Diana Ohlbaum, Tribune News Service
Over the last four years, President Joe Biden has built an impressive record of achievement in the economy, the environment, health care and rights. On his watch, unemployment rates hit a historic low, inflation-adjusted wages of low-wage workers grew 12%, and the number of Americans lacking health insurance dropped by 26%. Violent crime has fallen to some of the lowest levels in 50 years, while worker and consumer protections have been significantly expanded. The Inflation Reduction Act — which has been called “the most comprehensive climate legislation the US has ever seen” — has spurred business investment and created well-paying jobs that advance energy security. Biden has promoted women’s rights at home and abroad and taken action to advance racial equity. His signature agreements with Congress have been transformative: The bipartisan infrastructure law has helped rebuild America’s roads, bridges and telecommunications networks; the CHIPS and Science Act is bringing semiconductor manufacturing, research and development back to the United States; and the American Rescue Plan helped the country recover from the worst aspects of the COVID pandemic.
Yet, if the election campaign continues along its current trajectory, what will be remembered about Biden on Nov. 5 will be not his leadership but his feebleness. Evidently, his debate performance was not an aberration or “one bad night,” but a recurring lapse that will only increase in frequency as he ages. If he and his family continue to deny what is apparent to everyone else, they risk mirroring the very trait that is most repugnant in Donald Trump: putting personal interests above those of the country. And that’s not who Joe Biden is. Over the 20-plus years that I worked as a Senate staffer, I saw many politicians. Many were in it for themselves and most harbored the illusion of becoming president. But Biden was one of the few — like my boss, Sen. Paul Sarbanes of Maryland — raised from humble beginnings on the belief that public service was the highest calling. They did it not for fame, glory or power but to use their prodigious skills to pursue the democratic ideal.
Biden honestly believes that he, and he alone, can beat Trump, and that he, therefore, has an obligation to stay in the race. But after the first debate, that rationale has been thrown into question. The longer he waits to change course, the more likely it is that no candidate will be able to defeat Trump. The realistic options before Biden and the Democratic Party are limited and bleak. However, there is one alternative that has not been widely discussed, one that would increase the party’s chances in November and secure Biden’s place in history. He should step down from the presidency now and make Kamala Harris our first female president.

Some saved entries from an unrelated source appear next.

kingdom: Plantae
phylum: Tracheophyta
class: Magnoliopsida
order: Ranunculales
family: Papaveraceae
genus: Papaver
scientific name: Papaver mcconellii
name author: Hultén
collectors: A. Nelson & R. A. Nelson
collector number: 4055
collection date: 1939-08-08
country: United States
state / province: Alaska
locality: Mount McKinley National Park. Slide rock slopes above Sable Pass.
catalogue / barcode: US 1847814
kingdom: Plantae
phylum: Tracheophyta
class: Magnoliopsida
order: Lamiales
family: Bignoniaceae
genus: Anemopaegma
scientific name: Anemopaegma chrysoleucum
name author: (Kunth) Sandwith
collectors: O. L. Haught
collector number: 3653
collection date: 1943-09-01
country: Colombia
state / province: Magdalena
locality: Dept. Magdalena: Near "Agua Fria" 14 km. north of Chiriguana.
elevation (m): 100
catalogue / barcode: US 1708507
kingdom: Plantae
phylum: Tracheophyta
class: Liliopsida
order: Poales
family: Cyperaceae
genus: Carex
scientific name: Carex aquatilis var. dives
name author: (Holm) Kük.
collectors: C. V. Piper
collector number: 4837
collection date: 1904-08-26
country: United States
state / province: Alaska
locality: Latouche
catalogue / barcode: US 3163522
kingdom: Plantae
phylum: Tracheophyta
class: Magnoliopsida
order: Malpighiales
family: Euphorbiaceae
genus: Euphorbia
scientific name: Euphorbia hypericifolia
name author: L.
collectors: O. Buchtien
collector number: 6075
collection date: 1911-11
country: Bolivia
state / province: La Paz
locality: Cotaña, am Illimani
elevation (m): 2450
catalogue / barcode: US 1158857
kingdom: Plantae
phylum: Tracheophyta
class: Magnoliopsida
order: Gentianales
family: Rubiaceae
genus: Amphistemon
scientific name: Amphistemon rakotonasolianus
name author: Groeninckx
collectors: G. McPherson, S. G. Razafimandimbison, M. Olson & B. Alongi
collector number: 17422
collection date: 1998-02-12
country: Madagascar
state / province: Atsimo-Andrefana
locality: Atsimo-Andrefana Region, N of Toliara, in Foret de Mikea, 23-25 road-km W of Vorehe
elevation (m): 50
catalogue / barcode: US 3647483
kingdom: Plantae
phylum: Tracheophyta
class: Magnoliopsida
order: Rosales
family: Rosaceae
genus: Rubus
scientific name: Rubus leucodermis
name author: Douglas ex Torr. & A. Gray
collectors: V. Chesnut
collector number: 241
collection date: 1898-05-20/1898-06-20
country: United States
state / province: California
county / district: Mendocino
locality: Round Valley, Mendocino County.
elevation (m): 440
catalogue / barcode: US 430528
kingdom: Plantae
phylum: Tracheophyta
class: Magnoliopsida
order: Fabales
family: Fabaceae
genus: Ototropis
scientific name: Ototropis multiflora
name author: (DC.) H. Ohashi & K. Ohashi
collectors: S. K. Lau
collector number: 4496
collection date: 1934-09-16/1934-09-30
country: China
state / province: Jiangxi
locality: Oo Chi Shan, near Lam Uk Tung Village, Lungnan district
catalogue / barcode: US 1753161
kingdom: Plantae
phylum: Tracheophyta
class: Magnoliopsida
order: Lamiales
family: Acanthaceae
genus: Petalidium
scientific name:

Doing so would help avert a messy and divided convention in August, putting her in the undisputed lead and discouraging other Democrats from mounting a challenge. It would give her full access to the funds Biden has raised and breathe new life and vigor into the campaign. Most important, handing the reins to Harris now would give her a chance to prove herself in the role in a way that would not be possible if he waited until the convention — or afterward— to make such a decision. In this way, Biden would be known forever as the one who facilitated the inauguration of America’s first woman — and woman of colour — president, and like George Washington, one who voluntarily relinquished his own power for the good of the country.
Given that the Trump campaign will essentially be running against Harris regardless of whether she is president or vice president, Biden can do her and the country a favor by giving her the opportunity to build a record and consolidate support in her own right.